「むしろ、一人でやれ」
「さて、今日は何をしましょうか」
朝食を終えた美優さんが、あたしたちを見回しながら言う。ここ『音のファクトリー』は人数が極端に少ないため、事務的なことも専門的なことも、すべてあたしたちがやっている。
「まずは、窓の取り付けじゃない?」
そのために千尋を呼んだんだし、と付け加えると、
「それは武ちゃん一人で十分でしょ」
「むしろ、一人でやれ」
祭と美優さんが何気なくひどいことを言う。隣で千尋が小さく舌打ちをした。
「ミュージックビデオの処理がまだ終わってない。それに、ポスターの加工も」
麗さんが的確な意見を言う。
「じゃ、それに決まり。友香とあたしでビデオの処理しようか」
「はい、了解です」
基本、パソコン関係が得意なあたしは、動画の処理とか加工を任されることが多い。その分センスがないため、必ず誰かと共同する形にはなるけれど。
「ところで、うちのマネージャーはどこかしらね?」
ふと呟いた麗さんに、誰もがそういえばという顔をした。
「水木さんは、いつも朝遅いですよね?」
確認するように言えば、
「確かに」
という同意の声が上がった。
「下手に起こすと機嫌悪くなるし、そっとしとこうか」
美優さんの意見に、とりあえずみんな賛成した。
『事務所』の札がかかったドアを開け、自分のデスクにつく。この部屋は広くて、窓が多い。西側に設置された窓からは、夕日がきれいに差し込む。リビングの隣ということもあり、ちょっと休憩をするにはちょうどいい設計だ。

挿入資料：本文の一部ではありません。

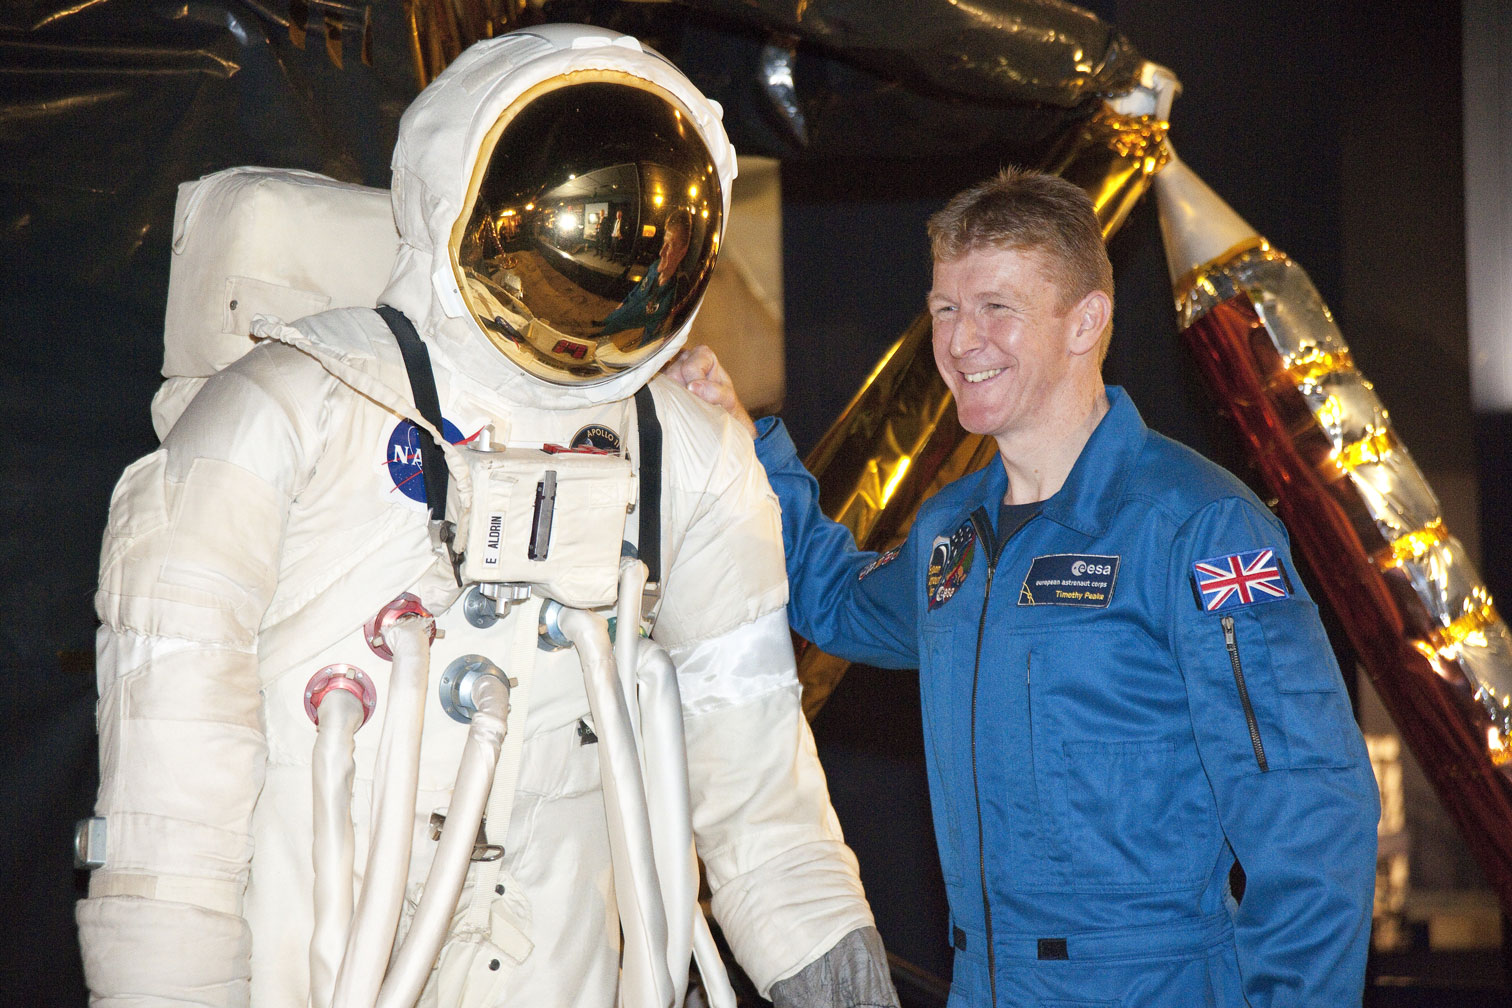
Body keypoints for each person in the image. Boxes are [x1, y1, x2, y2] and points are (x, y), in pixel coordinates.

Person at [78, 25, 896, 1008]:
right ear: (462, 186)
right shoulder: (293, 410)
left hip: (559, 966)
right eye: (580, 209)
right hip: (322, 961)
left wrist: (837, 972)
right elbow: (173, 799)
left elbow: (756, 768)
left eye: (643, 225)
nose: (606, 246)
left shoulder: (686, 456)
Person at [669, 168, 1380, 1007]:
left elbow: (1312, 823)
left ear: (1086, 321)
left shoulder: (1195, 528)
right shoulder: (952, 535)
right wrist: (747, 447)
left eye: (996, 308)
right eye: (944, 309)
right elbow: (835, 602)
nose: (962, 342)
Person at [600, 207, 692, 348]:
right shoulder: (655, 266)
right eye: (664, 243)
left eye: (671, 246)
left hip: (627, 337)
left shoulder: (675, 294)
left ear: (682, 252)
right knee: (601, 327)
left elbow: (652, 338)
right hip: (619, 315)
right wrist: (623, 303)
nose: (662, 252)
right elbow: (638, 287)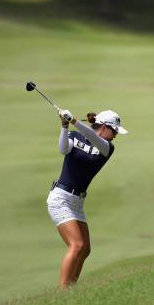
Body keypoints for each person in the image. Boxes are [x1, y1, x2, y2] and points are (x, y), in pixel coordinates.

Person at [46, 108, 128, 290]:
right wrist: (65, 126)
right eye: (114, 131)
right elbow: (63, 149)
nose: (115, 135)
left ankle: (72, 289)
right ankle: (63, 292)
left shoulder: (106, 147)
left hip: (77, 202)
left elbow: (91, 135)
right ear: (105, 127)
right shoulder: (76, 136)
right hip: (60, 197)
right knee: (77, 245)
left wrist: (74, 120)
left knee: (85, 249)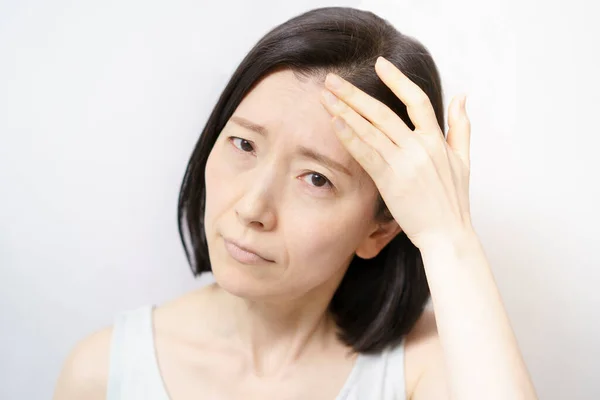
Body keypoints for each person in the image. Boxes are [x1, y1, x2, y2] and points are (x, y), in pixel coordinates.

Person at [53, 6, 536, 400]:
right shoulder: (102, 373)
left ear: (379, 230)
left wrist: (447, 236)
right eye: (243, 145)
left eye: (316, 179)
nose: (252, 208)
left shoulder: (426, 370)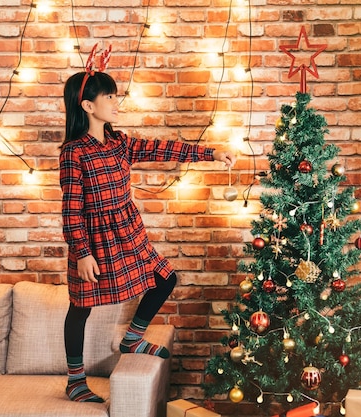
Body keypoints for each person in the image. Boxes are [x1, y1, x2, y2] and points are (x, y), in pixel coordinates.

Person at [59, 45, 235, 403]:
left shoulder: (119, 143)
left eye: (114, 95)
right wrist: (82, 253)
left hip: (128, 232)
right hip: (94, 240)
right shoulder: (74, 152)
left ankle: (133, 337)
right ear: (88, 106)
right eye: (109, 96)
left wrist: (211, 154)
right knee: (81, 308)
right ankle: (75, 381)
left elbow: (163, 149)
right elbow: (71, 209)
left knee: (165, 278)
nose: (115, 102)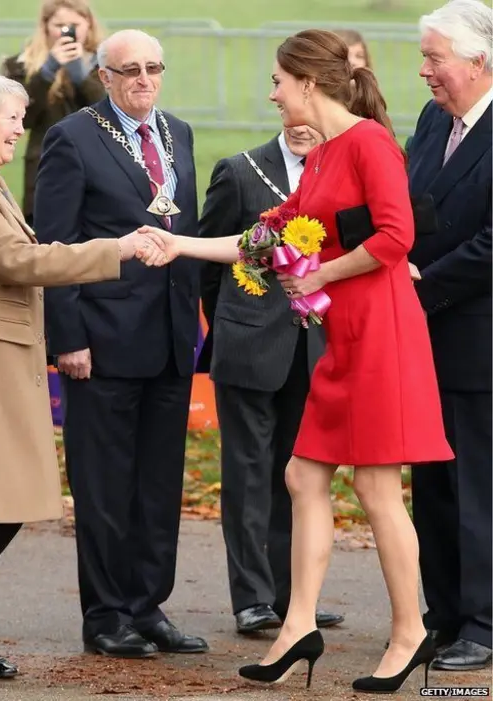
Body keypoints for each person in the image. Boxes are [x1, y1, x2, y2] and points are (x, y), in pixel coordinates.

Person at [139, 28, 454, 694]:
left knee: (373, 489)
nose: (273, 94)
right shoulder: (322, 157)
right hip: (344, 339)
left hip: (381, 335)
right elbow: (263, 236)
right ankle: (297, 626)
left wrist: (321, 276)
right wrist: (178, 245)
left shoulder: (368, 143)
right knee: (303, 475)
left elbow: (397, 237)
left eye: (280, 82)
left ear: (309, 83)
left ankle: (409, 633)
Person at [0, 68, 164, 678]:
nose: (22, 127)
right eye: (13, 117)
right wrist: (116, 248)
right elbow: (18, 259)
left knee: (10, 497)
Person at [34, 29, 207, 659]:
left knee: (159, 483)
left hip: (168, 336)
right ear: (104, 76)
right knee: (105, 485)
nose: (143, 79)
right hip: (101, 341)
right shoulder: (73, 138)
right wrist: (67, 338)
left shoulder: (178, 133)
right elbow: (54, 248)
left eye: (153, 68)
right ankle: (106, 615)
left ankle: (147, 605)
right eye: (129, 69)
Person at [198, 122, 343, 635]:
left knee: (301, 475)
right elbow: (209, 265)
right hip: (248, 348)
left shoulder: (338, 172)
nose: (303, 125)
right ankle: (252, 598)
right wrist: (234, 327)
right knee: (248, 474)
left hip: (313, 346)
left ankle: (293, 595)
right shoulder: (239, 171)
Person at [407, 0, 492, 672]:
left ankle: (485, 623)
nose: (425, 71)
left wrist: (419, 284)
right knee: (433, 482)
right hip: (421, 341)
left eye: (436, 58)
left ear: (479, 61)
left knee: (478, 487)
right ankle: (444, 615)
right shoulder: (433, 121)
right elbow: (410, 205)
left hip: (477, 340)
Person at [2, 0, 105, 226]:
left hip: (98, 166)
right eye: (59, 24)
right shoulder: (21, 65)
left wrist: (81, 77)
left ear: (88, 24)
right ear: (45, 26)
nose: (66, 30)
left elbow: (109, 112)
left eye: (74, 24)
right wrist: (47, 72)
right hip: (45, 167)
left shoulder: (105, 65)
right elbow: (20, 118)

自分のパソコンの電源を入れると、起動するまでの時間に身の周りに目薬とかジュースとか飴玉などを用意した。立ち上がった画面にパスワードを入れようとして、
「あ、メガネ」
自分の目が極端に悪いことを思い出す。引き出しをあさってメガネケースを引っ張り出すと、その中に納まる茶縁のメガネを装着し、あたしはパソコンでの作業に移った。
複数の動画を総合して加工して、一つのミュージックビデオに仕上げていく。気の遠くなるような細かい作業。そのうえセンスもいる。

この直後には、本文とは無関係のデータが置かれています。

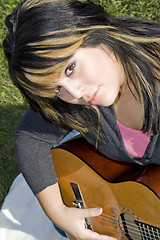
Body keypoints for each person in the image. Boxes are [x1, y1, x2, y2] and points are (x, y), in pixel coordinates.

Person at [3, 0, 160, 239]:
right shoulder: (81, 96)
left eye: (70, 68)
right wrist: (58, 213)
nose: (74, 94)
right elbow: (31, 137)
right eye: (55, 88)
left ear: (93, 31)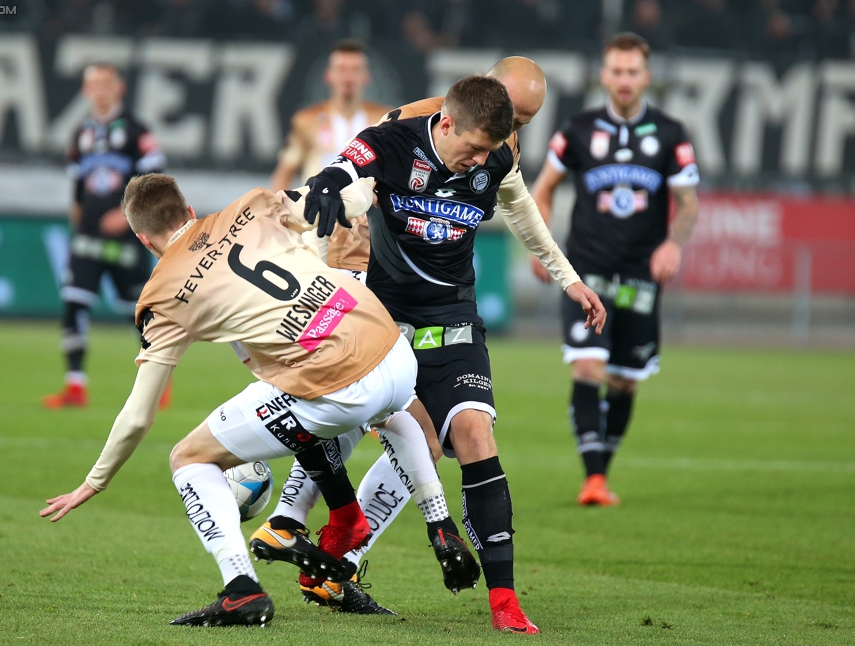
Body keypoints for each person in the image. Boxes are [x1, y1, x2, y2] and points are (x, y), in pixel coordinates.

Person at [40, 173, 478, 628]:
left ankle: (241, 589)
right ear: (190, 211)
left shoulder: (162, 295)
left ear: (142, 238)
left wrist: (94, 482)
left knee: (189, 457)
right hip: (393, 351)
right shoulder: (252, 206)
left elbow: (137, 416)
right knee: (359, 404)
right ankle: (437, 521)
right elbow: (346, 199)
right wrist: (370, 182)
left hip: (337, 385)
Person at [257, 57, 591, 620]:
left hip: (451, 316)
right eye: (515, 118)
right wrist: (328, 221)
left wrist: (569, 277)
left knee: (449, 436)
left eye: (524, 123)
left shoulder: (495, 154)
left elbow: (520, 206)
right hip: (368, 291)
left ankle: (352, 556)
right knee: (380, 420)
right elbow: (351, 178)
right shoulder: (404, 128)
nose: (515, 133)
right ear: (464, 108)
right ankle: (293, 520)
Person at [530, 33, 699, 506]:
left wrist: (673, 243)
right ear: (603, 75)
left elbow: (687, 205)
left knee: (624, 378)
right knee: (588, 365)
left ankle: (600, 473)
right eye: (616, 71)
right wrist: (544, 249)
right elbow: (542, 190)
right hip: (588, 272)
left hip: (641, 276)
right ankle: (594, 479)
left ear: (646, 77)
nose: (624, 80)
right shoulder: (578, 130)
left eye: (632, 72)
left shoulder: (670, 133)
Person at [43, 63, 167, 409]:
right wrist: (77, 209)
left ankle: (159, 379)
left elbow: (155, 179)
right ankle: (75, 386)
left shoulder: (136, 130)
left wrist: (127, 214)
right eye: (93, 85)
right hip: (87, 238)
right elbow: (78, 184)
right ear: (85, 91)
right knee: (73, 302)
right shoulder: (80, 133)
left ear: (119, 88)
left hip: (127, 238)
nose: (99, 91)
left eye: (105, 84)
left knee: (139, 312)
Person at [270, 38, 389, 274]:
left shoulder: (383, 119)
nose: (348, 77)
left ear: (366, 77)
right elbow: (284, 172)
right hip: (316, 221)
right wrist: (278, 218)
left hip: (364, 230)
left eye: (355, 70)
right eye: (341, 69)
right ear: (329, 76)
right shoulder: (306, 120)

美優さんと話し合いながら、麗さんと祭が騒ぐ声を聞きながら、作業を進める。ぶっちゃけ、細かい作業は苦手だ。あと、神経を使う作業も。つまり、こういう仕事は本来のあたしに向いていない。
でも、仕事は仕事。
そう割り切って、集中力がきれそうになるたびに、ジュースを飲んだり飴玉をなめたりしながら凌いだ。
太るわよ、なんて隣からの声は聞こえないフリだ。